■ Material for the task ■
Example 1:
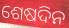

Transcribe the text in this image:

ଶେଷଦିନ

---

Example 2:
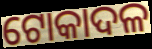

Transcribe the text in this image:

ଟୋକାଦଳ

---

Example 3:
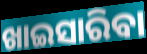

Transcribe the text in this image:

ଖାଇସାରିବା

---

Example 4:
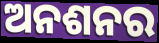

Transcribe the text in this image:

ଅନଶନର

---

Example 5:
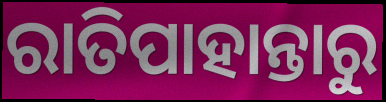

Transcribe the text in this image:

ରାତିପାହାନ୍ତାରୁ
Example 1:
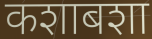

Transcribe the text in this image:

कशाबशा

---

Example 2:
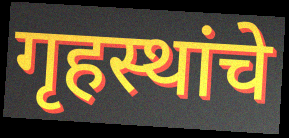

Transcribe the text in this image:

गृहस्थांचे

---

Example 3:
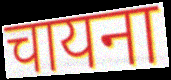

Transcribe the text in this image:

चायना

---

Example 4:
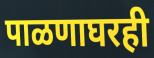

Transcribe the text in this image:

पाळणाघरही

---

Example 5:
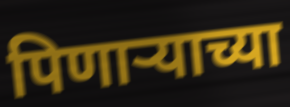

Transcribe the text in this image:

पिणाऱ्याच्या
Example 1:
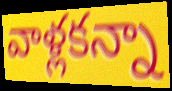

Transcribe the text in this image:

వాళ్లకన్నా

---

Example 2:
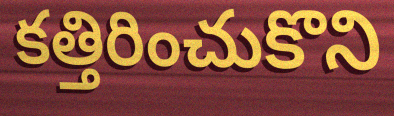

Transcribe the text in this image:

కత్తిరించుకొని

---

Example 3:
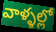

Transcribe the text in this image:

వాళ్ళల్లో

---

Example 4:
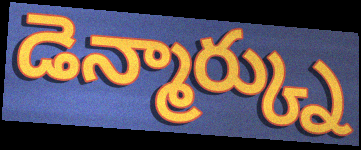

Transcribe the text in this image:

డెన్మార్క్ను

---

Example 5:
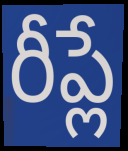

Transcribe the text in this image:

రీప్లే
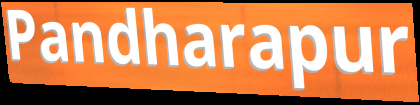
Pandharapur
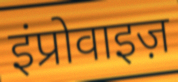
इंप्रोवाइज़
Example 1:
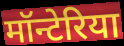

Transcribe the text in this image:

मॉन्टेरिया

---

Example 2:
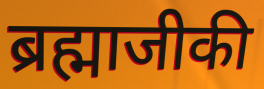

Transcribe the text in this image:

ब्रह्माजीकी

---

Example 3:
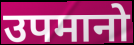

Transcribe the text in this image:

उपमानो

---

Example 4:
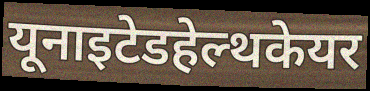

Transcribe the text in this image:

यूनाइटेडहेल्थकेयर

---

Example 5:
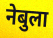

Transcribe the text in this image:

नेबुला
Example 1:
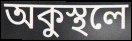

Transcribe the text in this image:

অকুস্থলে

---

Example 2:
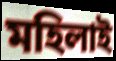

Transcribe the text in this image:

■ Problem ■
Return each line above word for word. Skip the pictures.

■ Task response ■
Example 1:

Transcribe the text in this image:

ଶେଷଦିନ

---

Example 2:

Transcribe the text in this image:

ଟୋକାଦଳ

---

Example 3:

Transcribe the text in this image:

ଖାଇସାରିବା

---

Example 4:

Transcribe the text in this image:

ଅନଶନର

---

Example 5:

Transcribe the text in this image:

ରାତିପାହାନ୍ତାରୁ
Example 1:

Transcribe the text in this image:

कशाबशा

---

Example 2:

Transcribe the text in this image:

गृहस्थांचे

---

Example 3:

Transcribe the text in this image:

चायना

---

Example 4:

Transcribe the text in this image:

पाळणाघरही

---

Example 5:

Transcribe the text in this image:

पिणाऱ्याच्या
Example 1:

Transcribe the text in this image:

వాళ్లకన్నా

---

Example 2:

Transcribe the text in this image:

కత్తిరించుకొని

---

Example 3:

Transcribe the text in this image:

వాళ్ళల్లో

---

Example 4:

Transcribe the text in this image:

డెన్మార్క్ను

---

Example 5:

Transcribe the text in this image:

రీప్లే
Pandharapur
इंप्रोवाइज़
Example 1:

Transcribe the text in this image:

मॉन्टेरिया

---

Example 2:

Transcribe the text in this image:

ब्रह्माजीकी

---

Example 3:

Transcribe the text in this image:

उपमानो

---

Example 4:

Transcribe the text in this image:

यूनाइटेडहेल्थकेयर

---

Example 5:

Transcribe the text in this image:

नेबुला
Example 1:

Transcribe the text in this image:

অকুস্থলে

---

Example 2:

Transcribe the text in this image:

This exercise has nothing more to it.